Under Bayh-Dole, a federal contractor[6] electing to retain the rights to IP funded by the government must provide the federal agency with a government-use license, and the United States retains the authority to grant compulsory licenses to third parties in certain circumstances (“march-in rights”). Under those march-in rights, where “action is necessary to alleviate health or safety needs,” the government may force the funded company to license its rights to a third party to bring the patented invention to market “upon terms that are reasonable under the circumstances.[7]”
Regardless of funding, 28 U.S.C. § 1498 provides a second avenue, broadly allowing for compulsory licenses. As noted by the Supreme Court in Oil States, patents are public franchises[8], supporting the eminent-domain-like power § 1498. Specifically, under that section, where a patented invention is made or used by or for the government without a license, the patentee’s remedy is limited to “reasonable and entire compensation for such use and manufacture,” including costs such as “reasonable fees for expert witnesses and attorney.” Although costs and fees would ordinarily be recoverable, however, that is not so where the “court finds that the position of the United States was substantially justified or that special circumstances make an award unjust.”
As COVID-19 progresses, we’ll certainly see further developments across the legal landscape. With respect to intellectual property, we’ll continue monitoring how the virus shapes policy here and abroad.
[1] Section 3(a).
[2] Section 3(c).
[3] Section 3(b).
[4] International treaties also allow for compulsory licenses.
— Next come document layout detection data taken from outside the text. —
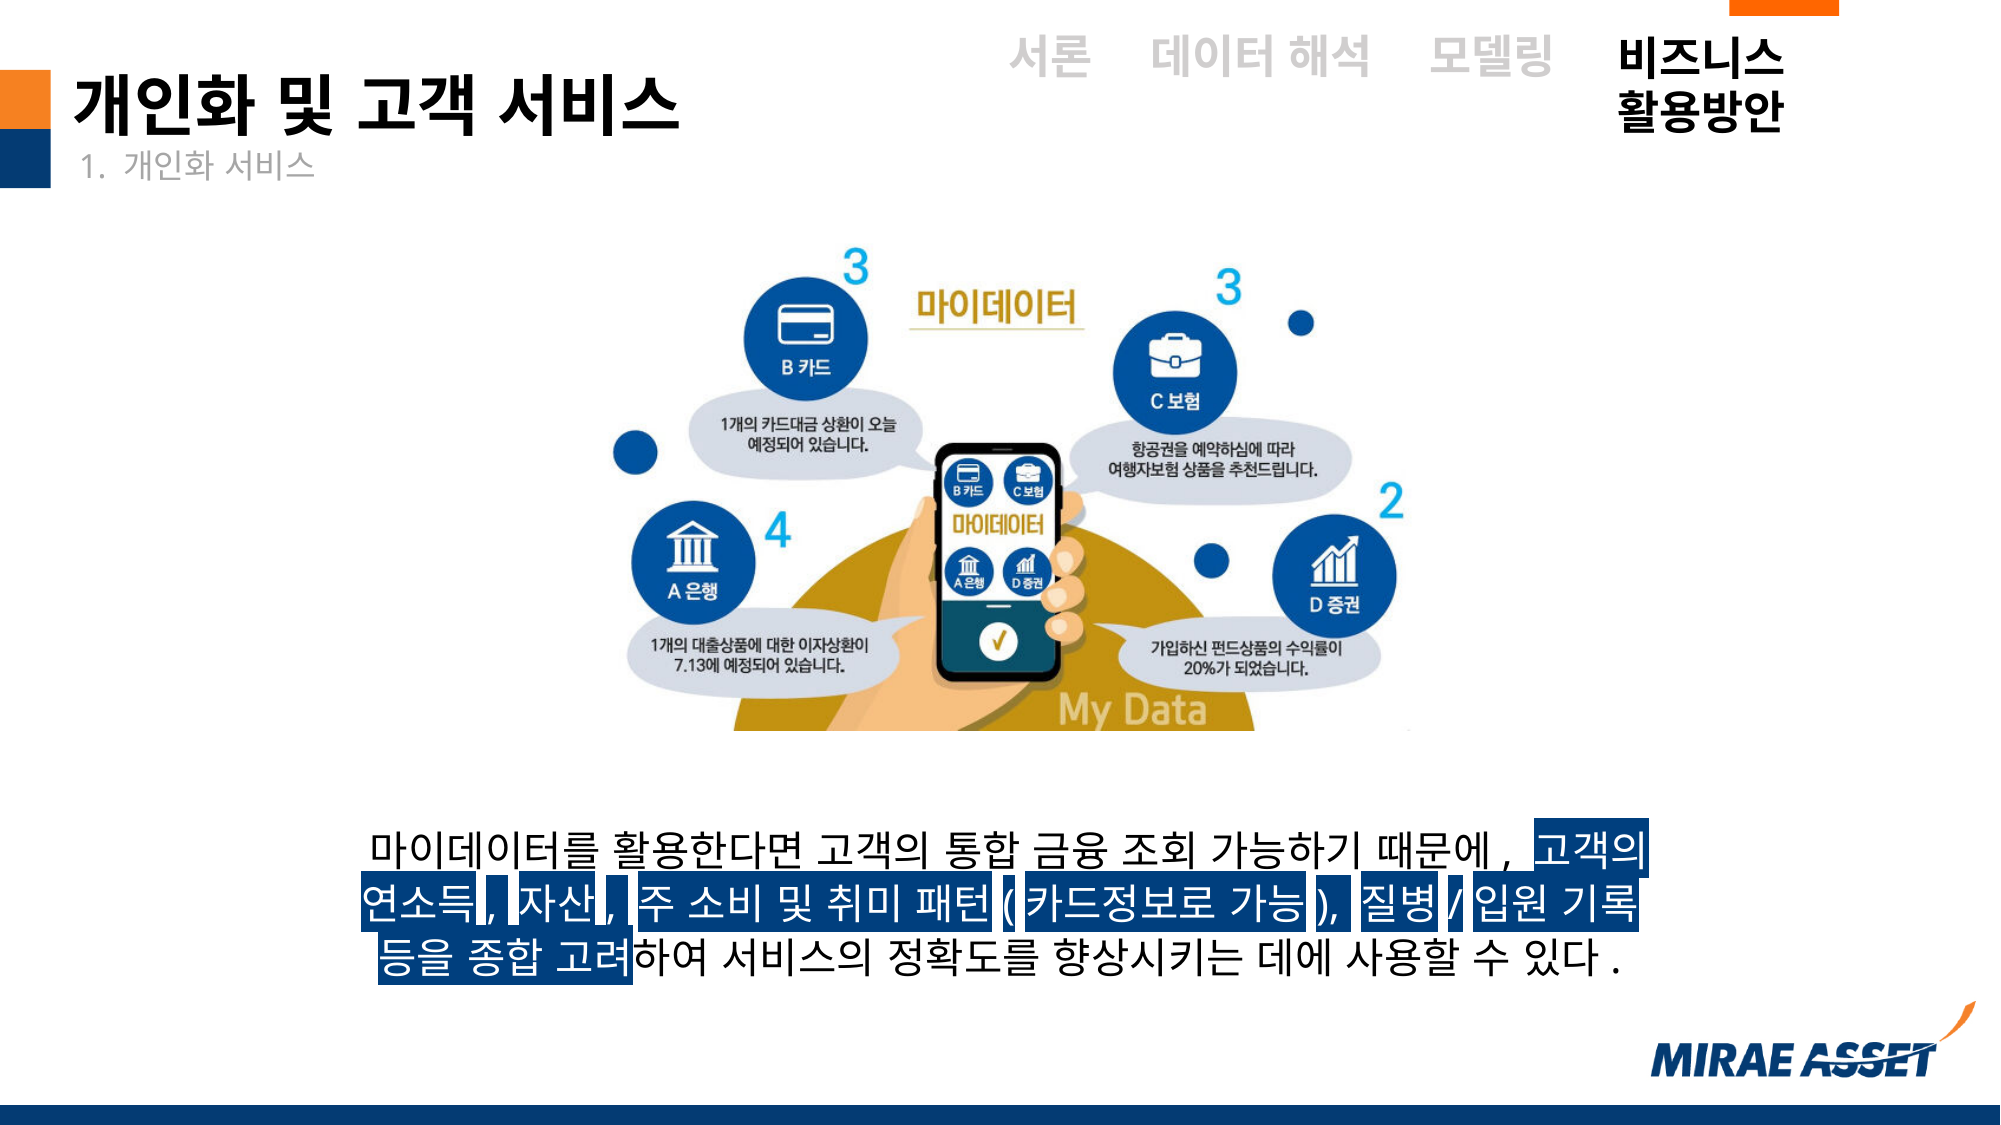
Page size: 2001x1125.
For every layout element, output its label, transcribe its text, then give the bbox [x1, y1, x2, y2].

picture [571, 234, 1421, 731]
text_box 서론 [994, 20, 1108, 91]
text_box 데이터 해석 [1135, 20, 1388, 91]
text_box 1. 개인화 서비스 [64, 151, 522, 193]
text_box 비즈니스 활용방안 [1603, 21, 1977, 147]
text_box 개인화 및 고객 서비스 [58, 56, 810, 151]
text_box 모델링 [1414, 20, 1570, 91]
text_box [1728, 0, 1840, 17]
picture [1644, 997, 1977, 1085]
text_box 마이데이터를 활용한다면 고객의 통합 금융 조회 가능하기 때문에, 고객의 연소득, 자산, 주 소비 및 취미 패턴(카드정보로 가능), 질병/입원 기록 등을 종합 고려하여 서비스의 정확도를 향상시키는 데에 사용할 수 있다. [317, 813, 1683, 989]
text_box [0, 69, 51, 189]
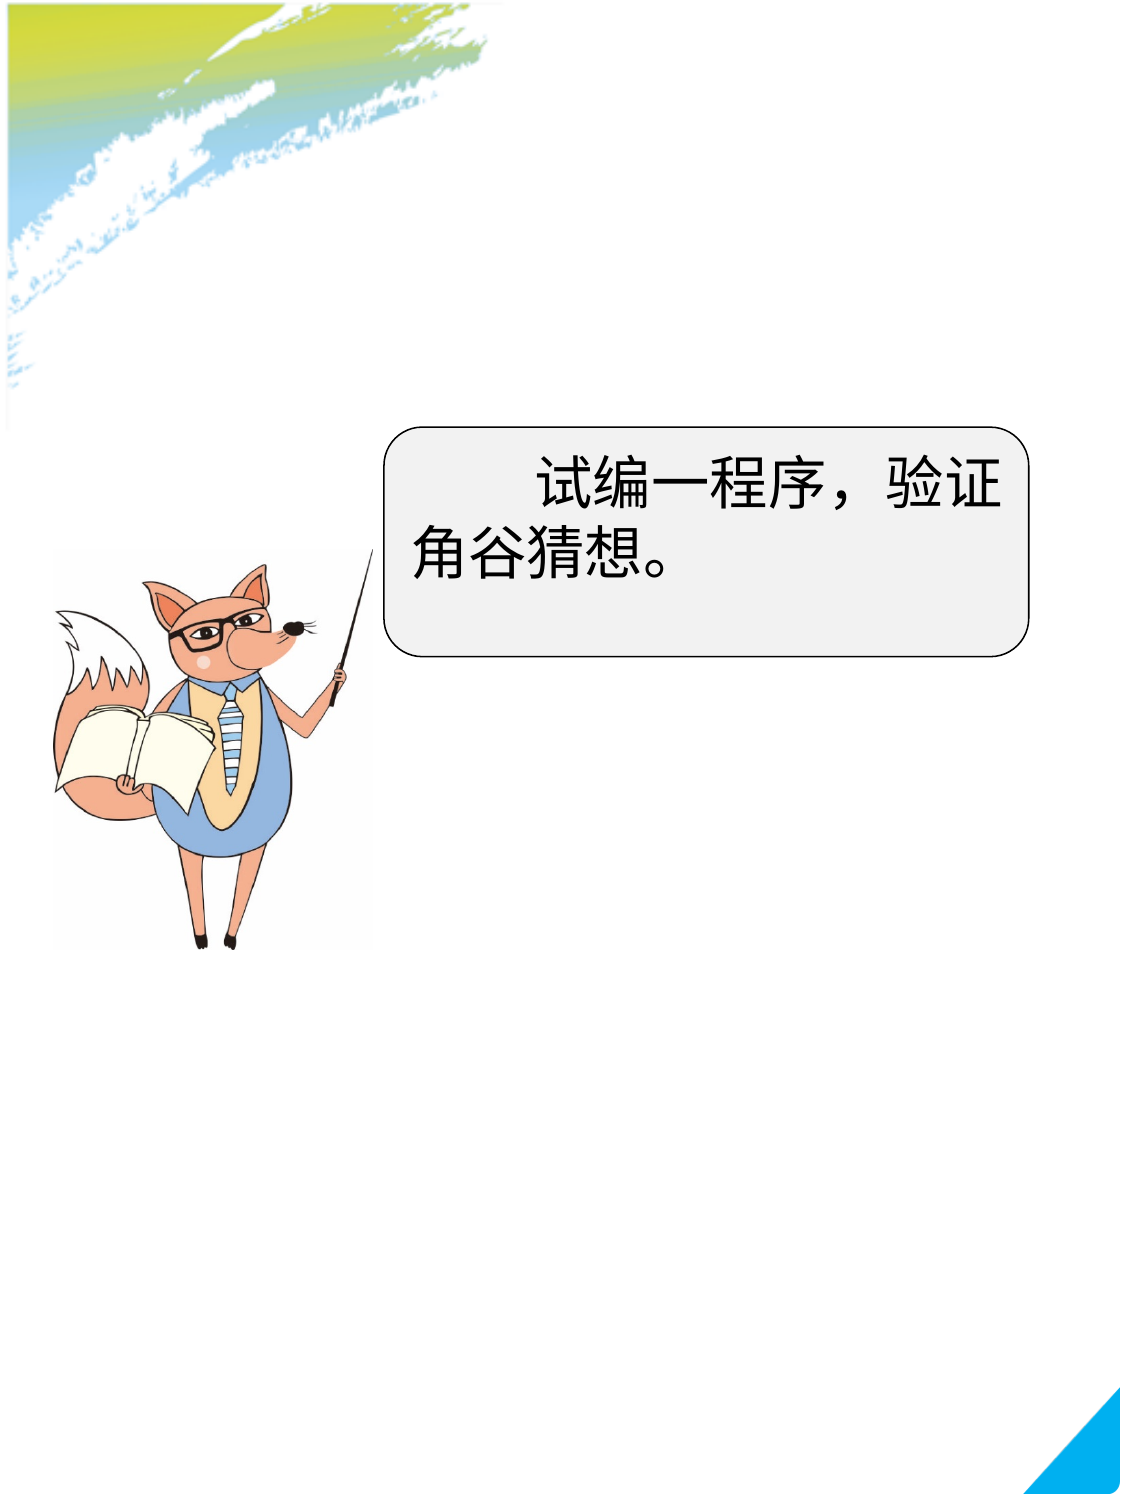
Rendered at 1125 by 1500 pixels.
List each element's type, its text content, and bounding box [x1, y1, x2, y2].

picture [1023, 1387, 1118, 1492]
picture [53, 549, 373, 950]
text_box 试编一程序，验证角谷猜想。 [383, 427, 1029, 657]
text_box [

See Convention of Paris for the Protection of Industrial Property, 13 I.S.T. 25 (1962), Art. 5(A)(2) (“Paris Convention”); Agreement on Trade-Related Aspects of Intellectual Property Rights, April 15, 1994, Art. 31. (“TRIPS Agreement”).
[5] 35 U.S.C. §§ 200-212.
[6] Although Bayh-Dole, by its terms, only applies to federal contractors that are nonprofit organizations or small businesses, Executive Orders 1259 and 12618 (codified by 37 C.F.R § 401.1(b)) has applied Bayh-Dole to all federal contractors, regardless of size.
[7] 35 U.S.C. § 203(a).
[8] Oil States Energy Servs., LLC v. Greene’s Energy Group, LLC, 138 S. Ct. 136 (2018).